Network operations is where this approach breaks down a bit because of how the selector interface works. As far as I can tell, the problem is here. Specifically, calling _selector.select doesn’t remove ready I/O events. This means that if you call _selector.select multiple times in a row, you’ll get the same list of ready events each time. This is problematic in a multithreaded environment because different threads could try to process the same event.

To address this, I’ve implemented a solution where a separate thread calls _selector.select and adds the events to the ready queue. While this approach helps, it’s not perfect. The network thread might still see events as ready until they’re processed from the ready queue, which can cause some spurious errors. Despite these issues, the errors raised aren’t catastrophic, so I’m proceeding with this setup. I plan to rewrite the IO methods from scratch in the future to better handle these problems, but that’s for a different project.

Network operations
Network operations





Changes required


asyncio.tasks.Task prevents a single event loop from executing 2 tasks at the same time. Specifically, in the __step method, the _enter_task and _leave_task functions will throw an error if an event loop tries to execute 2 tasks in parallel. Rather than removing these functions outright, we simply avoid throwing the error by overriding the definitions of these functions. Finally to use our custom definition of task we can override the create_task method in our custom event loop


Results


All in all, the custom event loop runs smoothly for normal async tasks like call_soon and call_at —no hiccups there.
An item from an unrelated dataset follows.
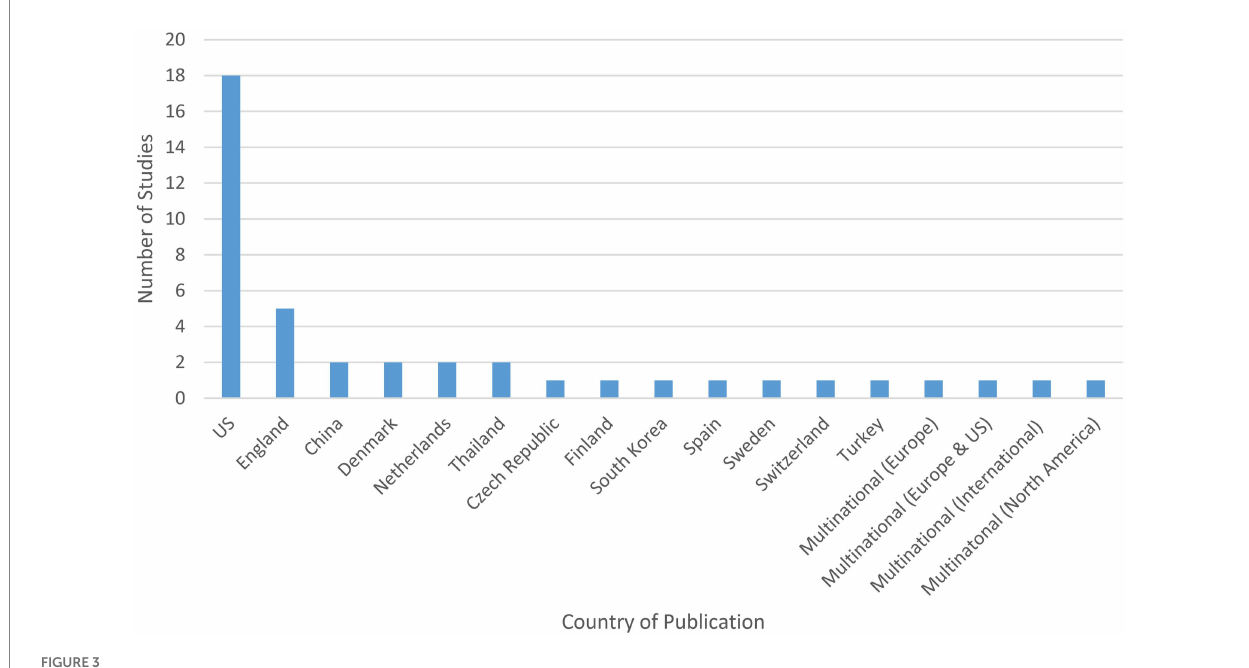
FIGURE 3 Study site of included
Networking, though, brings a few gremlins. The requests go through, but we’ve got some non-fatal, errors from threads stepping on each other while processing the same event. It's that whole _selector.select business I mentioned earlier.

And FastAPI? Well, it’s a mixed bag. On Python 3.13-dev, I hit a hard wall with a segfault right on import of pydantic, which was fun. I'm not sure if this is just a me issue or not, I'll update this section if I do get it working. But on Python 3.12, the multithreaded event loop ran just fine with a simple FastAPI server.
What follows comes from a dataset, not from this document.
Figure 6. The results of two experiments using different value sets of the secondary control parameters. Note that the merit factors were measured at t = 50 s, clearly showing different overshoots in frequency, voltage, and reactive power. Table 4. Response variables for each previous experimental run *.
So, in the end: Mission accomplished...mostly!


What are the caveats?


Nothing is ever free, so what are the drawbacks of this approach.

Well to begin with, people writing async code never had to worry about locking shared resources since only a single function would run at a time. Allowing tasks to be run in parallel brings back this requirement. This doesn't matter too much for FastAPI servers, since if you wanted to serve this with multiple worker processes anyway, your code was probably already lock free. But with normal async code you will need to add mutexes over shared resources and be more mindful of race conditions

If you were to compare this approach to pure async or pure multithreaded, this approach would help achieve better utilization of the CPU when you have a mix of network calls and CPU intensive tasks. For example with a pure multithreaded approach, you would have to have enough threads to make sure that the threads blocking on network calls doesn't freeze your entire server. Similarly with a pure asyncio approach, as soon as you hit cpu intensive tasks your server would be unable to process new/other requests in the meantime.


Trying it out:


I've got all the code hosted on github with installation instructions on the README. The tests folder in my project github has scripts to test general scheduling, scheduling of tasks to be executed later(call_at) etc.

But the tests/sample_fastapi folder contains a sample asgi compatible server. This server was taken from this very helpful tutorial. The reason I wrote an asgi server from scratch is that many existing asgi servers(uvicorn, gunicorn, etc.) have their own custom event loops. So to ensure my event loop is being used with FastAPI I'm using this simple asgi server.